Amerika tarafından orada yaşamasına izin verilen 

Korunan, kollanan dinci ve tarikatçı kişi bir zamanlar 

Yayınladığı makalesinde şöyle demişti.

''Tesettürsüz kadınlar akıl ve hayal dünyamızı kirletiyor.' 

Akıl ve hayalleri olduğunu söyleyen bu tiplerin 

Beyin yapıları anlaşılan kafatası içinde bulunmuyor. 

Başka bölgelere kaymış durumda. 

Yerli yerinde duran bir beyin 

Kadınların saçıyla başıyla değil 

İnsanlıkla, sevgi saygıyla ve gerçek dinle uğraşır.

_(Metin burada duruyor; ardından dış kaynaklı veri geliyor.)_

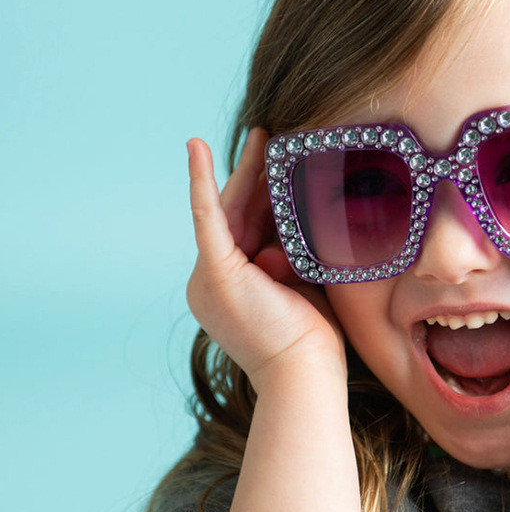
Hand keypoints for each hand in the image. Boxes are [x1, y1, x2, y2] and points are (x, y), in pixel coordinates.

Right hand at [186, 129, 346, 387]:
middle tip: (270, 137)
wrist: (306, 375)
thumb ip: (290, 253)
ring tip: (263, 136)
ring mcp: (210, 277)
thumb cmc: (313, 340)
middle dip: (256, 176)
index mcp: (232, 287)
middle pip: (237, 215)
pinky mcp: (214, 273)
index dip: (264, 195)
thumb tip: (295, 222)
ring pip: (229, 212)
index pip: (247, 229)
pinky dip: (201, 182)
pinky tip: (195, 147)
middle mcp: (213, 280)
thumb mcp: (300, 285)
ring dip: (247, 172)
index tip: (278, 165)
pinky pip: (206, 218)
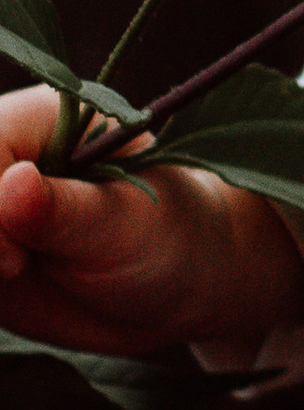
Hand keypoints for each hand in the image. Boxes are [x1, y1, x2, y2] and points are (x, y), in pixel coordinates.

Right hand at [0, 87, 303, 359]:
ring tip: (16, 280)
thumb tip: (12, 185)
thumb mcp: (125, 228)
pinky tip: (8, 290)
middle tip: (16, 271)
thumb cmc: (169, 239)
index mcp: (45, 119)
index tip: (17, 258)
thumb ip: (64, 211)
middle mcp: (4, 154)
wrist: (179, 289)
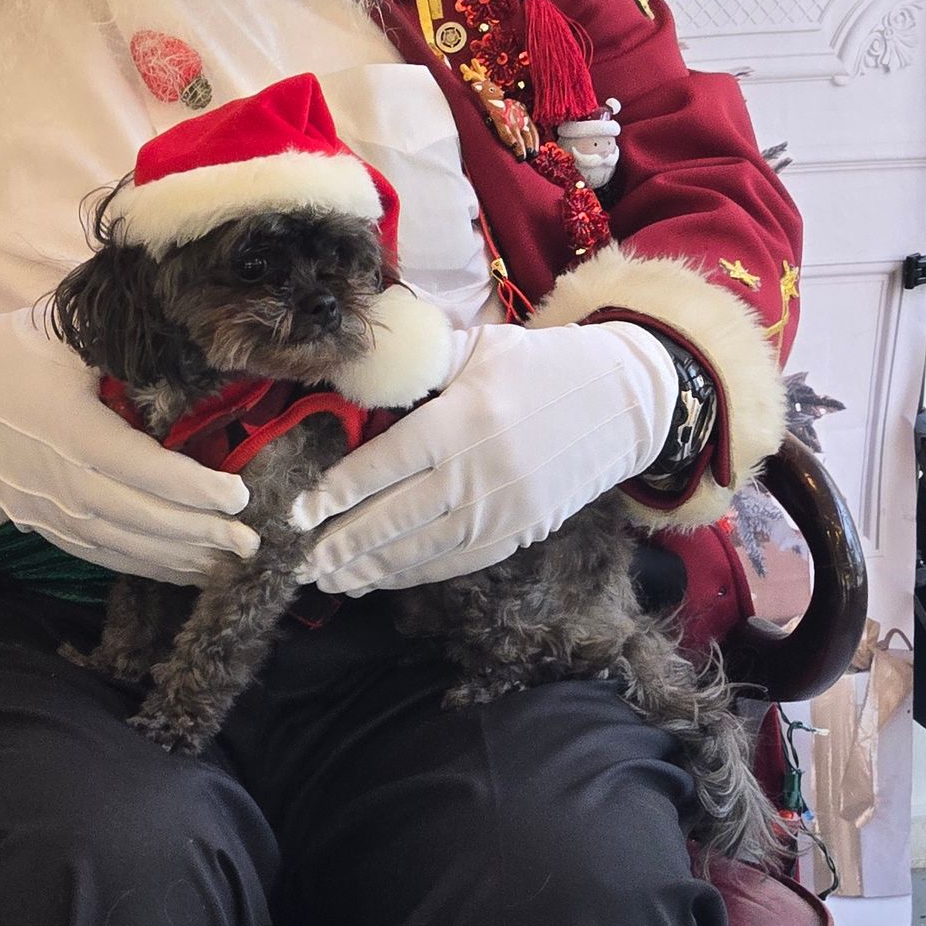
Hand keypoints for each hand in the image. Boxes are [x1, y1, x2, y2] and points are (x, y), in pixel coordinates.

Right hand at [0, 305, 257, 582]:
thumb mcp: (58, 331)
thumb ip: (119, 340)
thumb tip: (188, 330)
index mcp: (73, 431)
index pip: (148, 472)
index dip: (197, 491)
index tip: (240, 494)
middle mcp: (64, 482)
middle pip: (145, 521)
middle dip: (203, 537)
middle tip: (252, 543)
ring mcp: (50, 511)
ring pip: (127, 546)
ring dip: (180, 560)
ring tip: (226, 565)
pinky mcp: (40, 525)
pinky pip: (101, 554)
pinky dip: (143, 565)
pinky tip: (178, 569)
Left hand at [290, 320, 677, 595]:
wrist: (626, 403)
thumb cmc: (543, 366)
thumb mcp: (480, 346)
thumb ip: (420, 362)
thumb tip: (359, 367)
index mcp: (461, 419)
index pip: (384, 465)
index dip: (337, 493)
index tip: (299, 514)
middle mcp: (477, 471)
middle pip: (395, 518)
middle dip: (342, 545)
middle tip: (298, 563)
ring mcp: (501, 509)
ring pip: (421, 549)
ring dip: (370, 569)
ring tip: (329, 579)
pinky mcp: (520, 532)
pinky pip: (456, 562)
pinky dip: (414, 574)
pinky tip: (381, 579)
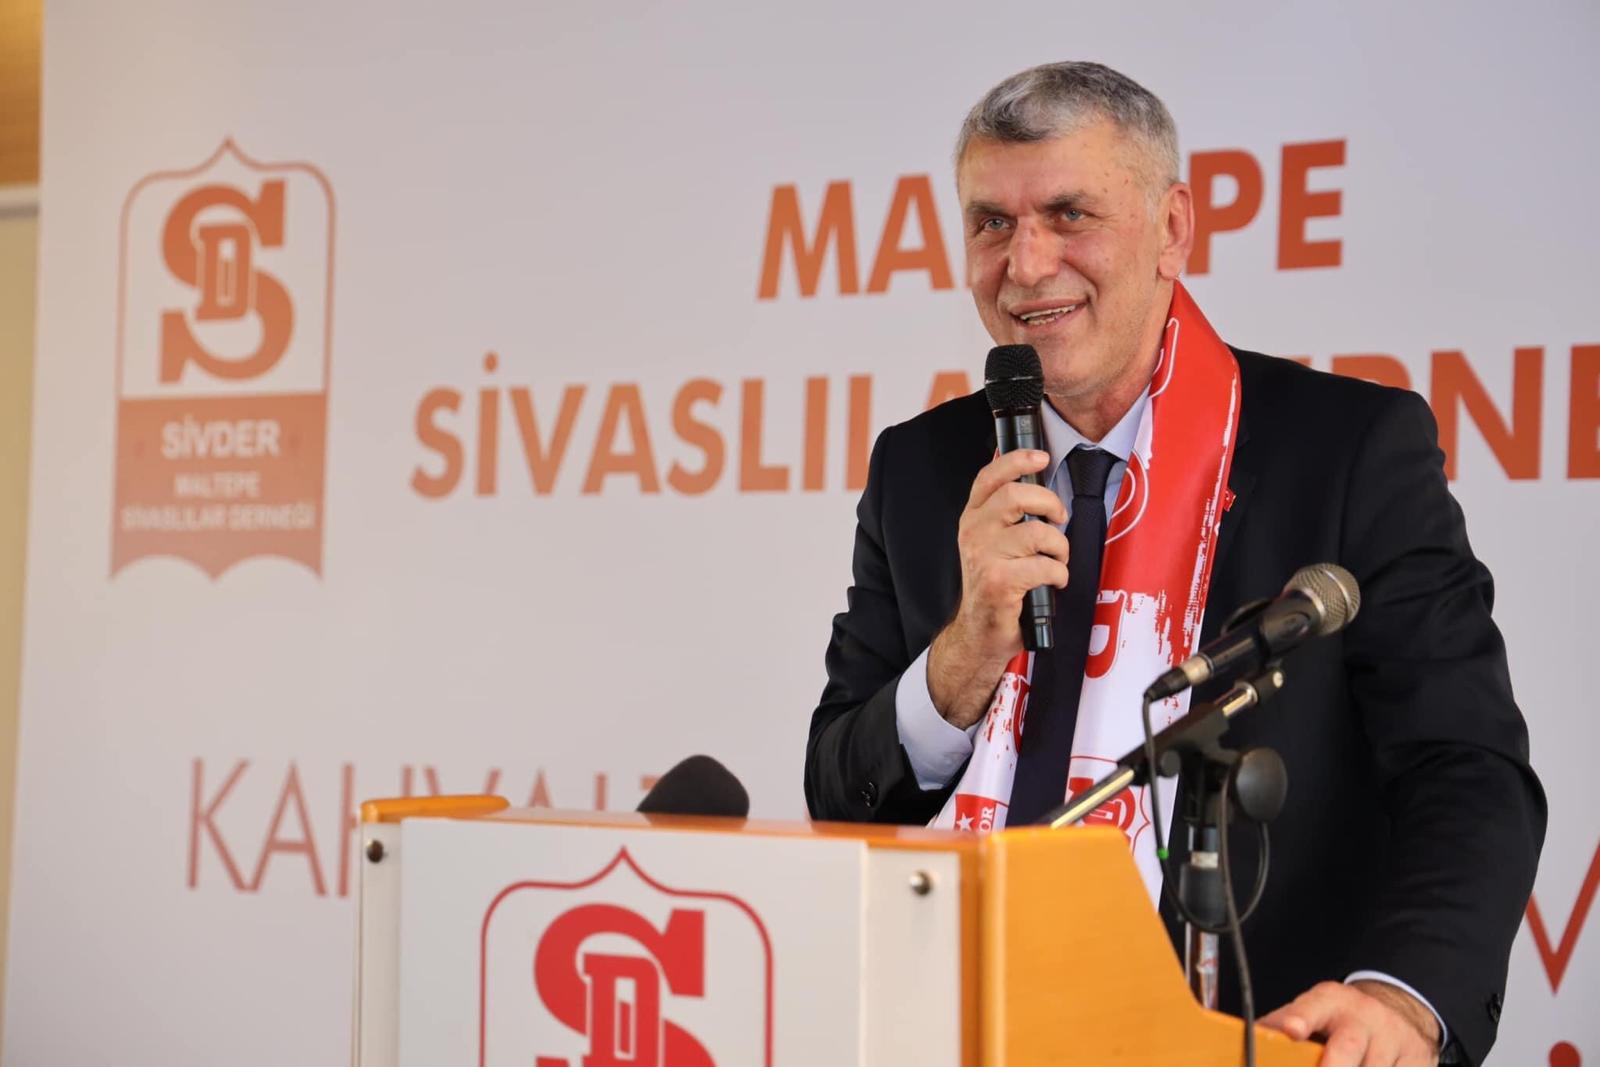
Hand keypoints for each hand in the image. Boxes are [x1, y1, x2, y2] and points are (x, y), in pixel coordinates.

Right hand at [927, 449, 1068, 727]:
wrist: (979, 633)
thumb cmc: (996, 585)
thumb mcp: (993, 542)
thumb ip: (1006, 511)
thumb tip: (1027, 471)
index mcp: (972, 518)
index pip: (989, 477)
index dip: (1016, 460)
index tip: (1042, 457)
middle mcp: (973, 533)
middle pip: (1015, 496)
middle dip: (1049, 502)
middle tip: (1059, 517)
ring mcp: (983, 558)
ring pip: (1036, 532)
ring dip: (1059, 547)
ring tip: (1058, 559)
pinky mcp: (998, 582)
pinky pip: (1044, 566)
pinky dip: (1059, 574)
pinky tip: (1054, 582)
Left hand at [1260, 980, 1440, 1066]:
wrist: (1398, 1013)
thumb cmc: (1342, 1017)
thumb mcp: (1313, 1009)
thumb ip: (1281, 1024)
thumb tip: (1245, 1037)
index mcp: (1330, 1001)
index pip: (1312, 1007)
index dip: (1300, 1019)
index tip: (1292, 1030)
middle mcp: (1364, 1018)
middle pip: (1346, 1049)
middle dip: (1334, 1066)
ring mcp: (1393, 1040)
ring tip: (1345, 1066)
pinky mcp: (1417, 1060)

Tarikatçı ve dinci tarafından bu sözler söylendiğinde 

Bizim başı açık 'Yetmez ama Evetçi' neoliberal kadınlarımız 

Acaba ne cevap verebilmişlerdi?

Yirmi birinci yüz yılda diğer dinlerde değil yalnız İslam'da

Orta çağ kafalılar kendilerine göre ve çıkarları doğrultusunda

Bu tür yorumlar yapamaya devam edebiliyorlar.

Bizde topluma uzun süredir Türk- İslam sentezine karşı

Arap-İslam Sentezi dayatılıyor planlı olarak.

Güzel ülkemiz ve güzel insanlarımız yüz yıl sonra 

Cumhuriyeti hedef almaları yaşıyor.

Emperyalist ABD'nin Ortadoğu BOP Projesinin gerçekleşmesi için

Planladığı program 

Zaman içinde adım adım sahneye konuyor.

'Tanrı Uzatır Ancak Unutmaz' denir.

Acaba daha uzatmalar mı söz konusu ki unutmanın gereği yapılmıyor? 

Yıllar önce okuduğum İran Şahının eşi Farah Pehlevi'nin kitabında

Din insanlarıyla ilgili söyle bir anlatım vardı.

''Farah Pehlevi Tahran'daki cüzzam hastanesini ziyaret ettiği bir gün 

Hastalara adeta kendilerini adayan rahip ve rahibeleri görünce 

'Bizim insanlarımız neden yok' diye sorduğunda

Defalarca çağrıldıkları halde gelmediklerini hayretle öğrenmiş!..''

Onlar cennet-cehennem, kadınların örtünmesi ve de siyasetle

Yoğun uğraştıklarından çok meşguller.

Cüzzam hastalarının yanında ve bakımında ne işleri olabilir?

Bir dini gerçek yönüyle içine sindirenlerin

Dini görevleri dışında hiçbir uğraşla uğraşmayanlar olduğu

Topluma gösterilen doğrulardı.

Dini aydınlatma amacıyla kullanan 

Siyasetle bağlantısı olmadığını gördüğümüz insanlardı onlar.

Şimdiki boşluğumuz bu kişilikte olanların yokluğudur.